Herald reporters Michael Sallah, Rob Barry and Lucy Komisar won the consumer journalism award for print with their expose of Allen Stanford's massive Ponzi scheme that cost investors $7 billion. The reporters combed through mountains of records and emails and conducted interviews with company insiders to develop a package of absorbing stories about a financial player who fended off government oversight in the United States and in Caribbean countries.
The Herald's work helped lead to a bill in the Florida legislature that would force state agents to monitor all offshore finance firms in Florida -- including foreign trust offices -- for fraud, money laundering and the destruction of key records.
The Seattle Times won the Friedenberg Online Journalism Award for its multimedia coverage of the killings of four police officers. The Times did what everyone says newspapers are supposed to be doing to survive in its multimedia coverage of the killings of four police officers. The print stories were supplemented with video, photos, and applications such as Google Wave and Dipity mapping. Live updates were sent out via Twitter.
The Chicago Tribune won the Ryle Geriatrics award for its expose of two nursing home scandals, the use of psychotropic drugs to keep nursing home residents mute and uncomplaining, and the warehousing of violent felons in some nursing homes, where they prey on the elderly residents. The paper also offered readers an online data base where they could search for the inspection and complaint records of nursing homes in Illinois.

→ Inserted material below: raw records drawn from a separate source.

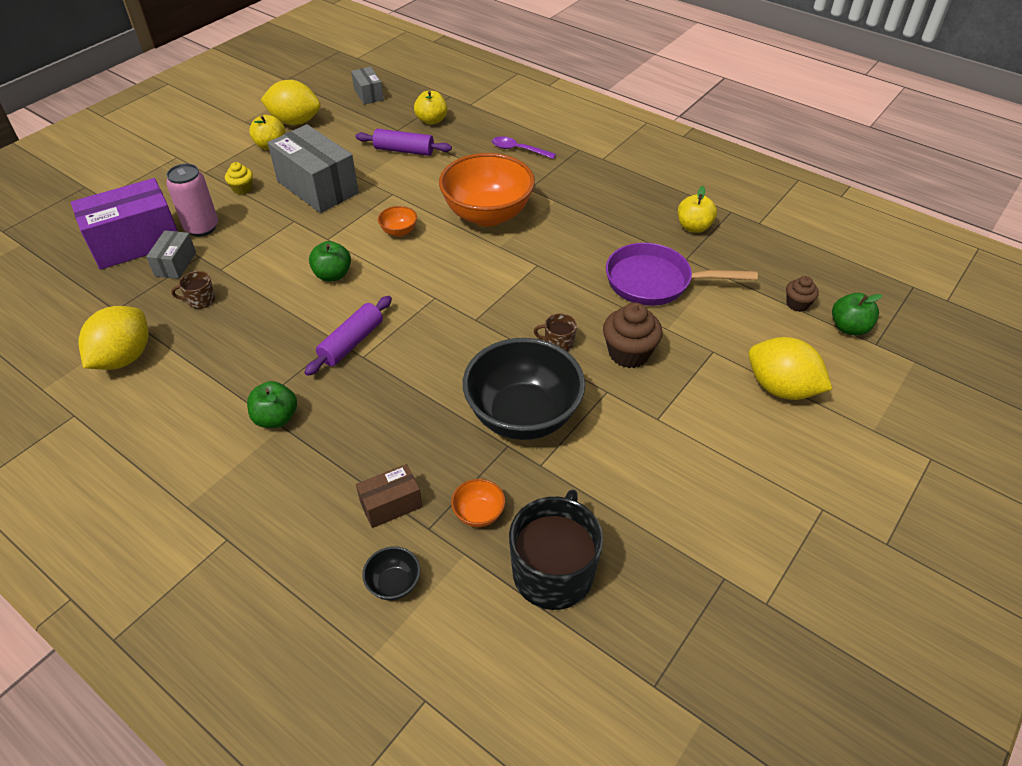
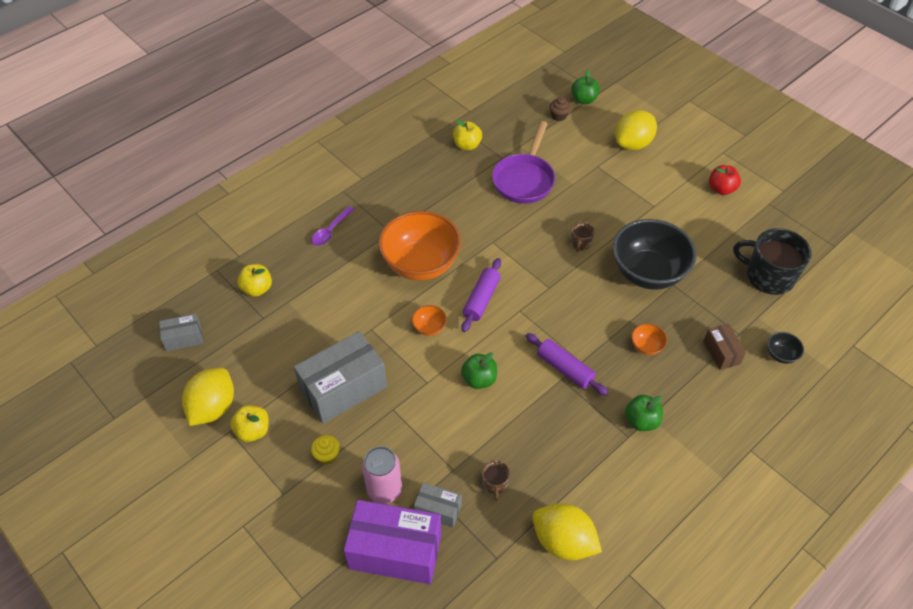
camera: 80 degrees left, 5 degrees up
purple box [71,178,177,270] -> purple box turned 60 degrees counterclockwise [344,500,441,584]
purple rolling pin [355,129,452,156] -> purple rolling pin moved to [461,258,501,332]
orange bowl [451,479,505,527] -> orange bowl moved to [631,324,667,355]
brown cupcake [603,302,663,368] -> none
none -> red apple [709,165,741,195]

The article prompted a state investigation likely to lead to reform measures by the legislature.
On the broadcast side, PBS' Frontline won the consumer journalism award for "The Card Game," which interviews with the lobbyist for the financial services industry, top lawmakers, consumers who faced tighter credit and two industry experts credited with practices such as "free checking."
Other winners:
Consumer Journalism (periodicals): Bloomberg BusinessWeek "Policing the Cleanup."
Edwin M. Hood Diplomatic: Lisa Friedman, ClimateWire: "China: The Yin & Yang of Climate Change."
Washington Regional Reporting: Tommy Burr, Salt Lake Tribune.
Rowse Press Criticism: David Folkenflik, NPR, "Why GQ Doesn't Want Russians to Read Its Story; Dean Starkman, Columbia Journalism Review, "Power Problem."
Newsletter Journalism: Christopher Castelli, "Inside the Navy."
Free Animal Reporting (print): "A Cure for Euthanasia?" David Grimm, Science Magazine.
Free Animal Reporting (broadcast): "Stampede to Oblivion," George Knapp, reporter and Matthew Adams, photojournalist/editor, KLAS-TV, Las Vegas, Nev.
Hume Award for Political Journalism: Joseph J. Schatz of CQ, "Duet with the Dragon."
Friedheim Travel Award: Al Letson for his public radio broadcast of "Brooklyn - Change Happens" on the series "State of the Re:Union."